▶ _PROMPT_:
Repeat each entry exactly; omit all pictures.
Segment Open
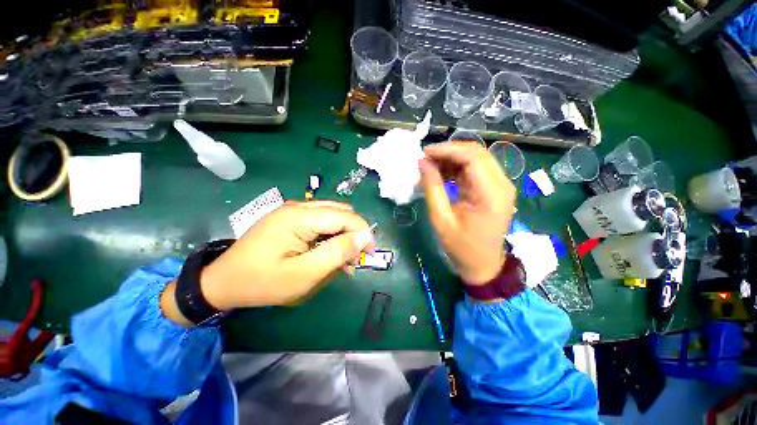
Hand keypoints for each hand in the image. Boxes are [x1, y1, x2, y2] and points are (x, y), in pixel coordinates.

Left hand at [161, 201, 374, 325]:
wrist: (223, 282)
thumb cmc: (263, 282)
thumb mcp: (304, 274)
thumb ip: (337, 253)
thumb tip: (365, 237)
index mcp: (300, 217)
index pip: (345, 216)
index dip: (363, 233)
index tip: (369, 255)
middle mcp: (299, 207)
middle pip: (340, 213)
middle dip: (353, 234)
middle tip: (353, 260)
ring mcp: (293, 211)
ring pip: (332, 217)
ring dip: (342, 236)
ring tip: (342, 261)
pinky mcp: (290, 218)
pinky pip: (320, 222)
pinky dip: (330, 236)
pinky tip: (327, 253)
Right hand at [419, 142, 515, 284]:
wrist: (484, 265)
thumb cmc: (462, 247)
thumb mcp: (441, 220)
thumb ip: (432, 188)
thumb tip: (422, 163)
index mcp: (492, 194)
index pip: (472, 158)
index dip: (447, 150)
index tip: (424, 153)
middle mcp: (502, 184)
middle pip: (477, 153)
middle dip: (449, 151)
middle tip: (425, 159)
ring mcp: (501, 185)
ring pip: (476, 158)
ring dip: (452, 159)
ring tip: (430, 167)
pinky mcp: (495, 189)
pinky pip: (476, 169)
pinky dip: (457, 168)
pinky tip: (442, 175)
Segment Closed
▶ _RESPONSE TO THIS TASK_:
Hand keypoints for each hand in the image. Boxes are [x1, y1, x2, y2] and points are (x, y), in pixel coordinates.

Left hand at [161, 201, 374, 325]:
wrist: (223, 282)
thumb cmc: (263, 282)
thumb mcp: (304, 274)
thumb ip: (337, 253)
thumb tip: (365, 237)
index mcp: (300, 217)
index pip: (345, 216)
index dip: (363, 233)
index tip: (369, 255)
middle mcp: (299, 207)
middle pip: (340, 213)
middle dip: (353, 234)
middle tip: (353, 260)
ring mcp: (293, 211)
ring pip: (332, 217)
ring dip: (342, 236)
ring tip: (342, 261)
pinky mcp: (290, 218)
pinky pip: (320, 222)
pinky dip: (330, 236)
pinky tip: (327, 253)
Right hand at [419, 142, 515, 284]:
wrist: (484, 265)
thumb cmc: (462, 247)
thumb mcp: (441, 220)
thumb ip: (432, 188)
thumb tip: (422, 163)
index mcp: (492, 194)
index pip: (472, 158)
index dip: (447, 150)
index tip: (424, 153)
middle mcp: (502, 184)
middle pip: (477, 153)
middle dip: (449, 151)
middle tip: (425, 159)
ring mcp: (501, 185)
ring pip: (476, 158)
ring dip: (452, 159)
ring tip: (430, 167)
pinky mcp: (495, 189)
pinky pip: (476, 169)
pinky dip: (457, 168)
pinky tip: (442, 175)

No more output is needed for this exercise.